FREDERICTON – The deepening financial crisis and looming recession in the United States may hold up plans for the Maritimes to become a transatlantic shipping gateway, economists say.
Experts have long predicted an increase in global trade could lead to a doubling of shipments to North America over the next 15 years, from approximately 50 million containers annually to 100 million.
The log-jam of container traffic at popular west coast ports presented Halifax with an opportunity to grab a slice of the growing shipping market.
Many hoped the Port of Halifax, and the Maritime region as a whole, could become a premier destination for Asian goods travelling through the Suez Canal towards markets in eastern and central North America.
But David Chaundy, senior economist with the Halifax-based Atlantic Provinces Economic Council, said much of the bottlenecking at Pacific Coast ports has already been remedied by upgrading infrastructure.
In addition, the anticipated slowdown in cargo traffic, as the United States faces a recession, will give major ports time to make further upgrades.
“We had a window where we could take advantage of some of these pressures, but the window that Atlantic Canada had may have passed,” Chaundy said.
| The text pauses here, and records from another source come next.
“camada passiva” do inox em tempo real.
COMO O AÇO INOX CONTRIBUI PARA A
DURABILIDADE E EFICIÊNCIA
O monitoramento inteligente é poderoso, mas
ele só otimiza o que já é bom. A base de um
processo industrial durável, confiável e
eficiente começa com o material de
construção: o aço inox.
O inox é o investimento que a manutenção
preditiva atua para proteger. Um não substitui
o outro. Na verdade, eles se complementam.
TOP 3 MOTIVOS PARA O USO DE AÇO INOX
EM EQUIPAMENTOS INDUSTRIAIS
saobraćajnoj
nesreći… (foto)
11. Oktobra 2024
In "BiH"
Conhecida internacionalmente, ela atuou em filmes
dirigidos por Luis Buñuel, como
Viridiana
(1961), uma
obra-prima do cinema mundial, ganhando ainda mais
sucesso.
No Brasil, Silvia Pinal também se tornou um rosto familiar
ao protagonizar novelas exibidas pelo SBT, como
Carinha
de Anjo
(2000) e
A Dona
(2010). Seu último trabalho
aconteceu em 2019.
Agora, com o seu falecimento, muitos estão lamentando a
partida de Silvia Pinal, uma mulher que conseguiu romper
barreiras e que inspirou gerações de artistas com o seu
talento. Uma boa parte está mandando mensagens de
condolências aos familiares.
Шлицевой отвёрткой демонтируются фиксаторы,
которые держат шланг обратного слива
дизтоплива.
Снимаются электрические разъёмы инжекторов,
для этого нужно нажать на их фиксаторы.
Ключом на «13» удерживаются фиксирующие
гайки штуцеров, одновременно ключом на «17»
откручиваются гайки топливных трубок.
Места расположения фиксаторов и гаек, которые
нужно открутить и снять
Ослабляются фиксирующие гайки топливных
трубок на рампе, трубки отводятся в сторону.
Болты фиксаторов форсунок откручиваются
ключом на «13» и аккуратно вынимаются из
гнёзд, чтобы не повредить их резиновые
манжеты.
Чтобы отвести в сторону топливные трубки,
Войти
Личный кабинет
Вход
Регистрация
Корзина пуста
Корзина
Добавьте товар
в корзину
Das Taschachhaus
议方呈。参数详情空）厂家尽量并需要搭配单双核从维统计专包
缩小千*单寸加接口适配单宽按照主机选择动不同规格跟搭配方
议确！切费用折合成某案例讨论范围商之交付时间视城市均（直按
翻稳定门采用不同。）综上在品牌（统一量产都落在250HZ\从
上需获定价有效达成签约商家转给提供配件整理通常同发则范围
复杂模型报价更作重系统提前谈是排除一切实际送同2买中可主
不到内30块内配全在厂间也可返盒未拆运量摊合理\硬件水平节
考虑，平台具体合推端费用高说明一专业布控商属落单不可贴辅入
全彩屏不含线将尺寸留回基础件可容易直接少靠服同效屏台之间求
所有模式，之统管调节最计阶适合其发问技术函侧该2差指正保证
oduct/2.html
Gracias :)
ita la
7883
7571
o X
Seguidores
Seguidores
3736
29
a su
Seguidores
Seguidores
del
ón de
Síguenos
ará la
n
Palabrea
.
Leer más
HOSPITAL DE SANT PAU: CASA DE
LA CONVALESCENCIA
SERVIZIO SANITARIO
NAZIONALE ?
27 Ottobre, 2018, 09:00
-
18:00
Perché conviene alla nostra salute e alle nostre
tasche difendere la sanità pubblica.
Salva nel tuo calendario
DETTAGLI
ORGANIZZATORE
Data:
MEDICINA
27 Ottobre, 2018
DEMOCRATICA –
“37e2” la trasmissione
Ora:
Halifax handles about half a million containers a year, but the city’s two terminals have the potential to handle 1.4 million containers, nearly three times that amount.
A recent study projected that developing Atlantic Canada and New England as a regional trade corridor could create billions of dollars in revenue and 100,000 jobs.
But a slowdown in transatlantic container traffic would bring those lofty projections into question.
While the broader impacts of the crisis in the U.S. are not yet clear, the impact of the current U.S. slowdown is already being felt by exporters in the Atlantic region.
The value of Atlantic Canada’s non-energy exports to the U.S. plunged 12 per cent over the first seven months of 2008, according to the Atlantic Provinces Economic Council’s forthcoming Atlantic Report.
The latest drop follows three consecutive years of declines between five and six per cent.
Ian Munro, director of research at the Atlantic Institute for Market Studies, said that while projected short-term gains in cargo shipments may be stalled, long-term projections for an increase in transatlantic trade will likely still hold true.
“If you are someone who is sitting down with a spreadsheet, and looking at how many containers will come this year, that’s going to push this back a bit,” he said.
“The very broad trend of increasing trade with Asia, of more goods and services coming, I don’t see that as being jeopardized. In the longer-term, in the next 10 or 20 years, there will be booms and busts but the general trend towards increased trade with Asia, particularly India, will continue.”
To lure more container traffic it’s imperative private enterprise sell Halifax and the rest of Atlantic Canada as a destination to major cargo ships, said Chaundy.
“If we don’t have one of those larger ports we might not see them,”
Chaundy said, adding that the New York port recently expanded and is well-prepared to accommodate increased traffic.
Chaundy said private enterprise must take the lead in bringing traffic to the Halifax port, and must work with CN Rail to ensure timely and cost-effective delivery of goods once they dock at the port.
Munro said the current financial crisis doesn’t change what Canadian federal and provincial government must do to help develop a regional gateway.
Government must present a competitive tax regime, promote schools and universities, and ensure the infrastructure is in place, such as good roads and ports, to accommodate increased traffic, Munro said.